Sometime prior to 1911, an industrial concern proposed in a congressional act to build a dam across White River and construct a tunnel across a short neck of ground that would give greater fall than by staying within the river bed. The engineers of the War Department objected to this proposition, and President Theodore Roosevelt is reported to have vetoed the bill when it reached his desk. However, congressional approval was given February 4, 1911, for the construction of a dam across White River between certain points. Under the authority of this legislative act, the Federal Power Commission issued a fifty-year license to the Ozark Power and Water Company for the construction and operation of the project.

In the spring of 1911, R. C. Morrison and W. S. McCall came to Forsyth and employed men to assist with a survey and to dig test pits on each side of the river at various points.

When it came time to begin construction of the project, the St. Louis banking concern which was to provide the financing faltered. After a short de lay, the Henry L. Doherty firm of New York pro vided the necessary money.

For the next two years, work progressed satisfactorily. The dam was thought to be one of the largest in the country used exclusively for the generation of electricity. There were from two hundred to eight hundred men employed on the project.

In March 1913, when the clearing of the reservoir was almost but not quite accomplished, and the dam hardly completed, the sleeping Rio Blanco awakened like a raging monster and rushed forth to challenge the manmade obstacle to its age-old freedom. The reservoir was quickly filled to over flowing. Great numbers of people looked on to witness the terrible struggle, but the dam held firm as the mighty river poured wrathfully over the spill- way in its efforts to escape into the downriver lowlands.

And all was not well with the farmers above the dam. They had not had time to harvest their corn crops along the flood plains of the river, and several lawsuits against the dam company followed. However, the courts ruled that it was an "Act of God" and that the dam company was not responsible for the downpour that caused the inundation of their cornfields. One angry farmer, commenting on the verdict, was heard to say, "It was a dirty trick to flood our corn fields, but it's an unforgivable sin for the dam company to lay their meanness on the Lord".

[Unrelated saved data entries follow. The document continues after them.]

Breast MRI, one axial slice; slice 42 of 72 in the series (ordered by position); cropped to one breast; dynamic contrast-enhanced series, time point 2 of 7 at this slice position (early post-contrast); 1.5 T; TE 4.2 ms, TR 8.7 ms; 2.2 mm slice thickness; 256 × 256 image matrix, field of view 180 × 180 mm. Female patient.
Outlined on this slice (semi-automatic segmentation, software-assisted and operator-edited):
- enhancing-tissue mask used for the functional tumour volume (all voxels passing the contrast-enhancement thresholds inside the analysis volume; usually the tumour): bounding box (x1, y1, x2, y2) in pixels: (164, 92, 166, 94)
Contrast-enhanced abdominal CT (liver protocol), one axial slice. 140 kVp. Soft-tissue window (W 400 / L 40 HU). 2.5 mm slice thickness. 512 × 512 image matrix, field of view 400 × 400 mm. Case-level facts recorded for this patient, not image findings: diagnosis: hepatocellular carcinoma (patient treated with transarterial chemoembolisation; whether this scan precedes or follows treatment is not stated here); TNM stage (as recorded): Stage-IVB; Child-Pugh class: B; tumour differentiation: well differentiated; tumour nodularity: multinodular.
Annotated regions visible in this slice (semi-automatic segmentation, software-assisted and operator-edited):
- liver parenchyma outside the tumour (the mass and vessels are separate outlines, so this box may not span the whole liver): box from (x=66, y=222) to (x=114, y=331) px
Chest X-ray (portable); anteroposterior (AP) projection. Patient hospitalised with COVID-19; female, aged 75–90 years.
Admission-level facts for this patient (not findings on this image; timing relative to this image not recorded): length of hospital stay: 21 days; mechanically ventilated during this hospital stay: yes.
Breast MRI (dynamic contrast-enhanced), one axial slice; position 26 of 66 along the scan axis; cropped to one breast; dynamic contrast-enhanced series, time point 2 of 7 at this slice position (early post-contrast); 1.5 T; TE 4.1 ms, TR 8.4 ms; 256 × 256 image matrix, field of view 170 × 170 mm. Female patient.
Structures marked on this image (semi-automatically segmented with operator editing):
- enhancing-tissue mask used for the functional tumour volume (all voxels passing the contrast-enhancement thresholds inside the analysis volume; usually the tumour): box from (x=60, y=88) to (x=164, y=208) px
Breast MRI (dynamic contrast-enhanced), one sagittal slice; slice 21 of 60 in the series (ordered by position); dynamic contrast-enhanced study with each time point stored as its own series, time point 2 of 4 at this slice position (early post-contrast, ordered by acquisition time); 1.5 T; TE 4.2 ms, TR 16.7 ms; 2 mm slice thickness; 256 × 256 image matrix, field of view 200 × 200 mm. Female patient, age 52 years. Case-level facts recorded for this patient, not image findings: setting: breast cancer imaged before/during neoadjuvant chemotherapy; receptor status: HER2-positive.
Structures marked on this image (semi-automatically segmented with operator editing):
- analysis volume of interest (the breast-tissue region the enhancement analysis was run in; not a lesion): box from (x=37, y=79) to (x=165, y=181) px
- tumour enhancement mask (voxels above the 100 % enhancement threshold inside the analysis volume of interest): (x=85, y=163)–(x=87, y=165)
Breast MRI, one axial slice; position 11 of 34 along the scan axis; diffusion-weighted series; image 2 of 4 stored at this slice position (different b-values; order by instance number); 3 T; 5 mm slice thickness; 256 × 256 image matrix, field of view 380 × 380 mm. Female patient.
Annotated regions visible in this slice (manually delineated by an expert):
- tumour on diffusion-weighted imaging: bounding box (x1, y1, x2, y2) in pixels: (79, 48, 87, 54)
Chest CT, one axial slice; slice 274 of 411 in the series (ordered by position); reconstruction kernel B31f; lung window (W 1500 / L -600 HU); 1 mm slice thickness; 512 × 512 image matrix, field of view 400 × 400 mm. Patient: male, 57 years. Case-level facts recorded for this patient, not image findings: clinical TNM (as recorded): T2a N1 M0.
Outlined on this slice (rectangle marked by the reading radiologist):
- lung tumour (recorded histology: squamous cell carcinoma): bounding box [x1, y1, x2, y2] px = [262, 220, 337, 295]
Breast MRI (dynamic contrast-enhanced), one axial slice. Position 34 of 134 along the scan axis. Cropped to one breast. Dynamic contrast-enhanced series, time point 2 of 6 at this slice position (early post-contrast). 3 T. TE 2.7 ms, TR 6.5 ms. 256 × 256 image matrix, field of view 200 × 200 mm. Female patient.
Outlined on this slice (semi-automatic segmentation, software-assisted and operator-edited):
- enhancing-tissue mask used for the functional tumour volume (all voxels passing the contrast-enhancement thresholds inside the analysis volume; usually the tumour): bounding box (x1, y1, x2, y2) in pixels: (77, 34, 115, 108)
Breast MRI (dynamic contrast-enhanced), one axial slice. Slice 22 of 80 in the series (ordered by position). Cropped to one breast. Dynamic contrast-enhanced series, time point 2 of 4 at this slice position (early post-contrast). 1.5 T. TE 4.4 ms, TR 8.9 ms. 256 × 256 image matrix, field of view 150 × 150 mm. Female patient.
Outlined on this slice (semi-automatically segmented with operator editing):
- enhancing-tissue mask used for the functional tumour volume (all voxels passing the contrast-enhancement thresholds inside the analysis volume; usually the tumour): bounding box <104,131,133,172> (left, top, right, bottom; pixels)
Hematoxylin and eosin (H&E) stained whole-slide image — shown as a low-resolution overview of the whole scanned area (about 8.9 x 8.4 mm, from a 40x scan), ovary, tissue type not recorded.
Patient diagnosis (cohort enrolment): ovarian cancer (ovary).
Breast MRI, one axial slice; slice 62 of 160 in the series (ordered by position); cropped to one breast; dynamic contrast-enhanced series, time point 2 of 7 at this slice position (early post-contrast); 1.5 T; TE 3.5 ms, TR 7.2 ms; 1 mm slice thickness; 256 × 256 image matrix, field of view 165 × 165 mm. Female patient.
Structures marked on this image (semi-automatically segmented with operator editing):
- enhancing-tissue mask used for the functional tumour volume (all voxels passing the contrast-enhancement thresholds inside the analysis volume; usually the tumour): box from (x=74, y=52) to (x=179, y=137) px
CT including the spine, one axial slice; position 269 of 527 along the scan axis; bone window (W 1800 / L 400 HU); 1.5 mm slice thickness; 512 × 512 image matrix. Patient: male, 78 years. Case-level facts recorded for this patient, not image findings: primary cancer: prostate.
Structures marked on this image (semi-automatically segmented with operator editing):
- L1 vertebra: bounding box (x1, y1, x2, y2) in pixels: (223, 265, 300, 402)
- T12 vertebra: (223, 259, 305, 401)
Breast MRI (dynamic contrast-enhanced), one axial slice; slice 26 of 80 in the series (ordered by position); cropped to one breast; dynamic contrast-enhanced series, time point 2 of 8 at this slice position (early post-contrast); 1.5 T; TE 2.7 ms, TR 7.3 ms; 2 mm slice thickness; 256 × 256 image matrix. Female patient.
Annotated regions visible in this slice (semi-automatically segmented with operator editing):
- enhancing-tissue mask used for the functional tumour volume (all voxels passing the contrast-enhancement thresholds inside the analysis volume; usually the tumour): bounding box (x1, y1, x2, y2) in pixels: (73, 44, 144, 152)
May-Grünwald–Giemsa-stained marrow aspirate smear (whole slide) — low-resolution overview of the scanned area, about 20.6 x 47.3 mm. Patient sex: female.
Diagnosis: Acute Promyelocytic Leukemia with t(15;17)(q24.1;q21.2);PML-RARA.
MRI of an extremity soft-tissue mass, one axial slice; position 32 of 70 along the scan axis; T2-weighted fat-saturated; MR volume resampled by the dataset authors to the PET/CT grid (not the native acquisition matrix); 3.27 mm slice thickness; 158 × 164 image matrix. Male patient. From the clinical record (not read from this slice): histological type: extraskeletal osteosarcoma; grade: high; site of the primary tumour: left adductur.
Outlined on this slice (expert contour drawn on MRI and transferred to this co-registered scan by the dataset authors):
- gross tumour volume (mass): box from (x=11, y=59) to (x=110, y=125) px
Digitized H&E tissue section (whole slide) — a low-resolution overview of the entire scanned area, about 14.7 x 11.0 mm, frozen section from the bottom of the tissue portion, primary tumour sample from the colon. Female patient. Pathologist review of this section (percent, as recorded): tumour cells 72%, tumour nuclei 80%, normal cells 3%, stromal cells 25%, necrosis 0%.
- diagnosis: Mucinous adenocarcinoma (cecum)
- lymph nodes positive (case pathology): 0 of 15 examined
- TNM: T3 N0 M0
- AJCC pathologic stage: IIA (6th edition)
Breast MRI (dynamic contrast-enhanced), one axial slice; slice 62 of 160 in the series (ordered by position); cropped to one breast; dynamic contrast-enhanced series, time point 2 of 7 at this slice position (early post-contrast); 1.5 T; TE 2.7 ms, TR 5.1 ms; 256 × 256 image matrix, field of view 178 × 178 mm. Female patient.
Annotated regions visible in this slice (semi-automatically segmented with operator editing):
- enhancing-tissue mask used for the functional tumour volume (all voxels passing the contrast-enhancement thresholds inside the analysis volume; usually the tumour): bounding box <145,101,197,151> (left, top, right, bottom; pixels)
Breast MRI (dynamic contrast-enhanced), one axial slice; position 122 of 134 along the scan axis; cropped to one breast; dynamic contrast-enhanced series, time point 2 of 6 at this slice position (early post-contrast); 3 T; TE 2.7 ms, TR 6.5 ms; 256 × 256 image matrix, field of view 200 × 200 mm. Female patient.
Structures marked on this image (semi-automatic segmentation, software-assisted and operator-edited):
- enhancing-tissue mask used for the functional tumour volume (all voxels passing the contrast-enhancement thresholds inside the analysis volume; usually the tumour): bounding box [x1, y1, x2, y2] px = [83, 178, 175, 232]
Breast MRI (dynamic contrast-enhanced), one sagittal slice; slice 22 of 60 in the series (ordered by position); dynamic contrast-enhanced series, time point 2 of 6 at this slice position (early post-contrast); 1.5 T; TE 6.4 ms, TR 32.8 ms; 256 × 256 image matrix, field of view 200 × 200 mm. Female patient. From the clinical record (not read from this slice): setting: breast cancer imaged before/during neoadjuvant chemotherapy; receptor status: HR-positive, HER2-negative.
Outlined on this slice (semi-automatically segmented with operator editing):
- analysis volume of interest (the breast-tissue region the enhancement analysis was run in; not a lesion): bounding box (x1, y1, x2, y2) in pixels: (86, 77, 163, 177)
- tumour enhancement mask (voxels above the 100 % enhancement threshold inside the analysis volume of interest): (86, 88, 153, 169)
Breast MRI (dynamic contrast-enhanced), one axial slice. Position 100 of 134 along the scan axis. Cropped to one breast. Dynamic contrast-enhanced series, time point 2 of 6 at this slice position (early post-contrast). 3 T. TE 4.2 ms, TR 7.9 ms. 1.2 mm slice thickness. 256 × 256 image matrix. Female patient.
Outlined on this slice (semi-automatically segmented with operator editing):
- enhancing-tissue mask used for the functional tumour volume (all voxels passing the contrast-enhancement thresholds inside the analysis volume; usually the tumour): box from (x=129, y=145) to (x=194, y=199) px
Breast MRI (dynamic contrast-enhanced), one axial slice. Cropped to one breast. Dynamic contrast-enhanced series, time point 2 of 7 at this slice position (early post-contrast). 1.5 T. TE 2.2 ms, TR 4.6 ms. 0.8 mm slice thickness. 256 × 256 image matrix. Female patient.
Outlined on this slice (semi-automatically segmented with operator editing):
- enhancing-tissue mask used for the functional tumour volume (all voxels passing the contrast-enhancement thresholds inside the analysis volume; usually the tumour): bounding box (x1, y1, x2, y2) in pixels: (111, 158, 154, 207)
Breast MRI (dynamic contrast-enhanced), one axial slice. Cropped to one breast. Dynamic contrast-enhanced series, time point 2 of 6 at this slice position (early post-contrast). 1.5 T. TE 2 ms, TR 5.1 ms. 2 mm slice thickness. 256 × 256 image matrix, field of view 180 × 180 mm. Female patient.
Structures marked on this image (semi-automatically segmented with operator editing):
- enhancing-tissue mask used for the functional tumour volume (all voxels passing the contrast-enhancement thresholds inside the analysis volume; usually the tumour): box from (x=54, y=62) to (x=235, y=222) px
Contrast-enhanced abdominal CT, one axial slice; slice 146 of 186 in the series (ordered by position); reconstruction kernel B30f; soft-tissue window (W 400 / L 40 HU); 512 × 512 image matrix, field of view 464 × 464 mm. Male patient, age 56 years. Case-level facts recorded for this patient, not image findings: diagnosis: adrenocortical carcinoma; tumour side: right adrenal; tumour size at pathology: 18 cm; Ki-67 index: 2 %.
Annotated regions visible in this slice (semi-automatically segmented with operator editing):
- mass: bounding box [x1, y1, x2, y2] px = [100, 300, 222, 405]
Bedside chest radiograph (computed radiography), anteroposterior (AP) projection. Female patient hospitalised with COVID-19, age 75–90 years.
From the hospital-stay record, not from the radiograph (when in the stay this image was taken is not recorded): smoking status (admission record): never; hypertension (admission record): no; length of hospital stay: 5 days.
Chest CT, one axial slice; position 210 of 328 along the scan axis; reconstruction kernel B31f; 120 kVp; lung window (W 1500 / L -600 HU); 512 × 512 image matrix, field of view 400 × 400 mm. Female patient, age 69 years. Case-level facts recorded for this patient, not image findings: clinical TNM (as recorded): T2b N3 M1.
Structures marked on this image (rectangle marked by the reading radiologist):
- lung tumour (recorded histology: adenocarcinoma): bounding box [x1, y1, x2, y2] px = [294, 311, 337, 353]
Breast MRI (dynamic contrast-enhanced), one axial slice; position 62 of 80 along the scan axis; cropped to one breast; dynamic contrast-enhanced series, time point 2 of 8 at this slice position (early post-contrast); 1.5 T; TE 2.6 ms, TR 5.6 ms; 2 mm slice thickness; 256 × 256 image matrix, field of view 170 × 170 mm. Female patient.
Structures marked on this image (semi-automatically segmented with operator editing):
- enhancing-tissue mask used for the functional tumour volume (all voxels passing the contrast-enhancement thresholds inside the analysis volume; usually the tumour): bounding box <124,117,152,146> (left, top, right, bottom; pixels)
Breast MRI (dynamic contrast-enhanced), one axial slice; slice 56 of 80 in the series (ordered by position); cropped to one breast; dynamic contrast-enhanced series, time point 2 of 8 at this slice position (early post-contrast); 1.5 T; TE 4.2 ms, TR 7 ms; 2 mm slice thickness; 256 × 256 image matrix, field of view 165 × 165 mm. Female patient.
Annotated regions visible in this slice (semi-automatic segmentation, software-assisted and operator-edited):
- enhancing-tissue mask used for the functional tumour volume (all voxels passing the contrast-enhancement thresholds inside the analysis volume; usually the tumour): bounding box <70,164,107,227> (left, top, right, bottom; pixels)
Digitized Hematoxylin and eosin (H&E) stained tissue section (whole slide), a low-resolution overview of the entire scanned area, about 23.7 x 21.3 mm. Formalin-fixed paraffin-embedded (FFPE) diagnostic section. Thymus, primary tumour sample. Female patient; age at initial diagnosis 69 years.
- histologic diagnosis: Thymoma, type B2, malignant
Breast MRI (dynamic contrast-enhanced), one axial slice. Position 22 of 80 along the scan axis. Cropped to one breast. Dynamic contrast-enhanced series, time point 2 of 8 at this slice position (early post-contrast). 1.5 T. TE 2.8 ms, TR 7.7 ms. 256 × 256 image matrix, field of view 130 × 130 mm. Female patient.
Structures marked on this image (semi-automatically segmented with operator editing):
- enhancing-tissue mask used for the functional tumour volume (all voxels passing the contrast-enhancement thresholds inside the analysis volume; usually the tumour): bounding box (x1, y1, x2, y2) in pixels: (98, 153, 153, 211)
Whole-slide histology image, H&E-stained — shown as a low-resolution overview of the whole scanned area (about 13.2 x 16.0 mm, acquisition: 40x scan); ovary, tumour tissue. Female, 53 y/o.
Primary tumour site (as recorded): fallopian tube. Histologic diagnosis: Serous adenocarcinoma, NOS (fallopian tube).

The uncleared portion of the reservoir was never cleared, and for half a century, "Sunken Forest" has stood as a symbol of the river's wily ways.

In due time it became evident that Powersite Dam had only partially tamed the old river, and that other steps would be necessary to curb her forays upon the inhabitants of the valley. In 1927 and again in 1945, White River poured over the dam and down the valley almost unchecked, playing havoc with towns, villages, and farmsteads.

There has followed the construction of three more dams on White River: in Arkansas, one on the North Fork of the river ($29,707,000), and another at Bull Shoals ($75,260,000); the third one is Table Rock Dam in Missouri (about $66,100,000). It would seem that man's dream of harnessing the Rio Blanco for the benefit of mankind is approaching reality.